Guimbal Church was estimated to have been built under the guidance of Friar Juan Aguado sometime in the early 1740’s. Located along the coastal municipality of Guimbal, Iloilo province, the church was completed three decades later in 1774, under the auspices of Friar Juan Campos, making it one of the oldest churches in the Philippines.
Also known as the Parish of Saint Nicolas of Tolentino, the church was named after Nicholas of Tolentino, the patron saint of holy souls.

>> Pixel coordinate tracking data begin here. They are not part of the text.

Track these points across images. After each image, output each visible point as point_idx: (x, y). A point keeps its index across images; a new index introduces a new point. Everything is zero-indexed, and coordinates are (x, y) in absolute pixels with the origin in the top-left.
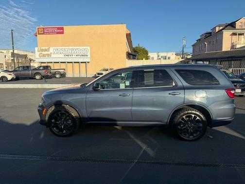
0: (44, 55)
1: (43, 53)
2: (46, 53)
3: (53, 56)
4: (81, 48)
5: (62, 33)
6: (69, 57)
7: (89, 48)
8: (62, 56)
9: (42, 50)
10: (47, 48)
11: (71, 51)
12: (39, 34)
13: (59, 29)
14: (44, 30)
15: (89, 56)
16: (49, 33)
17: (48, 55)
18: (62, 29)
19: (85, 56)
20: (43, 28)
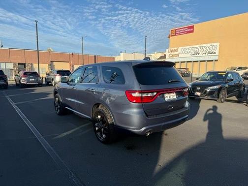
0: (173, 56)
1: (173, 53)
2: (175, 53)
3: (180, 56)
4: (208, 45)
5: (192, 31)
6: (196, 55)
7: (218, 44)
8: (189, 55)
9: (172, 51)
10: (176, 49)
11: (198, 50)
12: (171, 36)
13: (189, 28)
14: (176, 31)
15: (217, 54)
16: (180, 34)
17: (177, 55)
18: (192, 27)
19: (212, 53)
20: (175, 30)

A Glimpse of the Spanish Colonial Past
One of its most distinctive features is the facade’s yellow appearance, the result of using adobe, yellow limestone blocks or “igang”, and powdered coral stones quarried from Guimaras. The frontage is flanked by two round pilasters with floral carvings as well as a formidable looking vintage belfry that is said to have been used as a watchtower during the Spanish period. With its two meter thick wall and four-storey tall belfry, it must have been an effective fortress against the pillaging Moro pirates, which was said to have been its other main purpose: to protect the municipality from unsavory characters.
Moorish and Baroque Design Elements
Gimbal church was destroyed twice - during the second world war, and in 1948 during an 8.2 earthquake that shook Panay island. It had to be reconstructed both times, and while the inside of the church has a more modern look, it has retained the integrity of its centuries-old facade to this day.
Art enthusiasts and history buffs alike will appreciate the use of antique sculptures and design elements. Some harken back to ancient Greek, Romanesque, and Renaissance periods with its rosette carvings and finials, while the appearance of pilasters and Corinthian capitals remind us of Baroque distinct design features. Incidentally, rosette design elements can also be found in antique Asian art, such as those found in Thai or Indian motifs.
Don’t miss the public plaza in front of the Church, sometimes called the Little Luneta of Southern Iloilo, as well as the gorgeous Guimbal shoreline along the Gulf of Panay, which locals claim to have the bluest waters in the area.